Je finissais d’emboîter le but et de mettre les filets que les
nains se taclaient déjà à la gorge.
J’ai cru être tranquille vingt autres minutes si ce n’est pas
Julien la mascotte qui m’avait adopté.
- et ça, ça sert à quoi ? c’est pas trop dur ?
pourquoi t’écoute de la musique ? ça se met où ce truc ? t’as vu
c’est rouge et y’en a des bleus ? t’as fini quand ? il est cassé ce
machin non ?
Que faisais-je près de mon établi avec cette demie portion que je ne connaissais pas à
monter un but de foot ?
Une fois les deux buts fixés, ils se mirent à courir partout
avec trois balles pendant deux minutes avant de passer à autre chose. Je
regardais le terrain déserté en jurant.
Je ne pouvais plus partir, la mère de mes enfants me
surveillait du coin de l’œil. Je me suis retrouvé à gonfler des ballons jusqu’à
tomber dans les pommes, à faire des bulles qui m’éclataient dans les pupilles,
je voyais des boulettes non identifiées voler, les rosiers se faisaient
découper à la hache-baton.
Puis il y eu le goûter des fauves, des miettes partout, du jus
de fruit renversé, des bonbons enfournés, des gosses qui ne tenaient pas en
place plus de trente secondes. La maison en plastique fut démontée et je ne
sais pas comment ils faisaient mais j’avais toujours l’impression qu’ils
étaient quinze dedans.
Notre nain était surexcité et je m’apercevais de la mauvaise
influence du copain blond.
Il y avait les deux frères fans de foot qui se piétinaient pour
le ballon, le petit bonhomme réservé qu’avait l’air d’apprécier la seule fille
de la troupe, son petit frère maquillé en clown à la truelle. Je regardais
ma montre et le temps s’était arrêté.Il y eu la course aux trésors pour achever les fleurs.

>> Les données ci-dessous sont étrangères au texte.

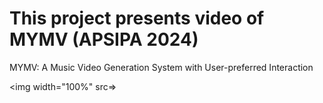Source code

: # This project presents video of MYMV (APSIPA 2024)
MYMV: A Music Video Generation System with User-preferred Interaction

<img width="100%" src=>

Je demandais à tout hasard à Madame qui gérait le tout en
parfaite professionnelle (il y avait même une trousse à pharmacie sur le rebord
de la fenêtre) si les mamans des nains étaient mignonnes.
Ma nièce aide de camp n’en finissait plus de maquiller à tour
de bras.
Ils étaient tous rouge et dégoulinants de sueur.
Je ne lâchais pas le chien pour qu’ils ne décident pas de faire
une chasse à l’ours suivie d’un méchoui.
Puis, petit à petit, ils sont partis sous le regard
compatissant des parents envers nous.
Ranger, nettoyer. Recommencer le lendemain.
Le soir, ma fille de 4 ans faisait sa liste d’invités.